Jack Westin’s platform provides a daily, free passage that mimics the interface of the actual MCAT. This is huge. The font, the highlighting tool, the strike-through feature—it all feels like the real deal.
It’s about the habit
There are 365 unique daily passages. One for every day of the year. The logic here is simple: consistency beats intensity. You can’t cram CARS in a weekend. It’s a muscle. You have to train it.
By doing one Jack Westin daily CARS passage every single morning, you’re building "reading stamina." The actual MCAT CARS section is 9 passages back-to-back. If you haven't been practicing daily, your brain will basically turn to mush by passage five.
The "Free" Factor
Let’s be real. Premed life is expensive. Between primary applications, secondaries, and the MCAT itself, you’re looking at thousands of dollars. Jack Westin offering a high-quality resource for free is a breath of fresh air.
But "free" doesn't mean "easy." Some of these passages are notoriously difficult. You’ll find yourself arguing with the screen, thinking, “There’s no way that’s the right answer.” That’s actually a good thing. It forces you to look at the AAMC-style logic, even if it feels counterintuitive at first.
The Strategy: Moving Beyond Just Reading
If you want to actually improve your score, you need a system. Don't just read the passage and guess.
- The First Pass: Read for tone and the author’s main argument. Don't get bogged down in the details of the third paragraph yet.
- The Question Attack: Look for the "why." Why did the author include that specific example?
- The Review (The Most Important Part): Spend more time reviewing than you did reading.
Most students skip the review. Big mistake. You need to look at the "Solution" and the "Explanation." Jack Westin’s site has a comment section for every passage. Sometimes the peer explanations in those comments are even better than the official ones. You get to see how other high-scorers thought through the problem.
What People Get Wrong About the Difficulty
You'll see it on Reddit all the time: "JW CARS is way harder than the real AAMC." Or, "The logic is weird."
Is it 100% perfect? No. Nothing is except the actual AAMC material. But the "weirdness" is often by design. Jack Westin has admitted to including "poorly written questions" or extremely dense text because the real MCAT does that too. Sometimes the test-makers are vague. Sometimes they use "distractor" answers that are technically true but don't answer the specific question.

* Given material
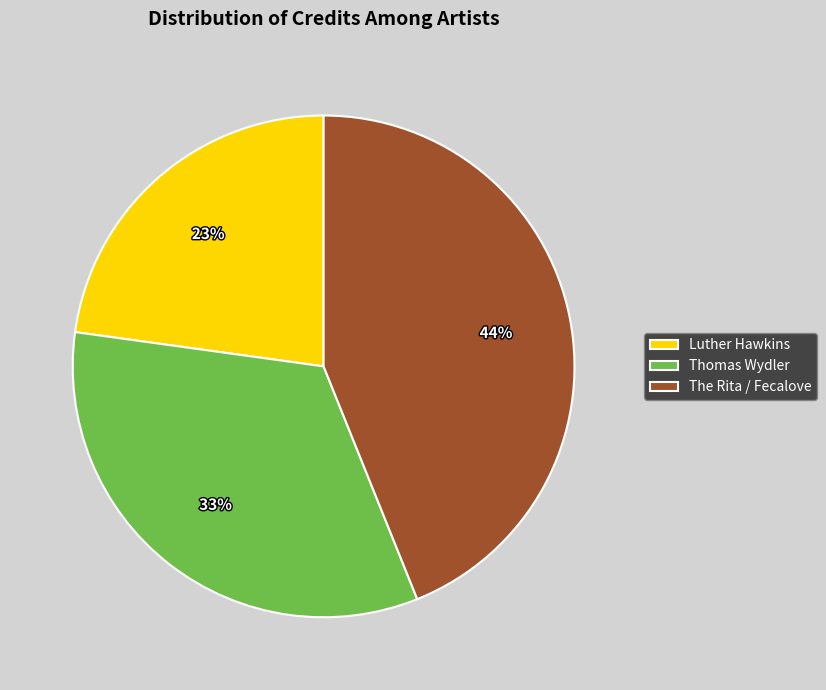

The The Rita / Fecalove slice represents 52% of the pie. True or false?

False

* Task
In the article on Jack Westin's daily CARS passages, why is doing one passage every morning recommended? Explain in one to three sentences.

* Completed exercise
Doing one passage every morning builds "reading stamina," which matters because the real MCAT CARS section is nine passages back-to-back. Without daily practice, your brain will basically turn to mush by passage five. The article also says consistency beats intensity, since CARS is a muscle you can't cram in a weekend.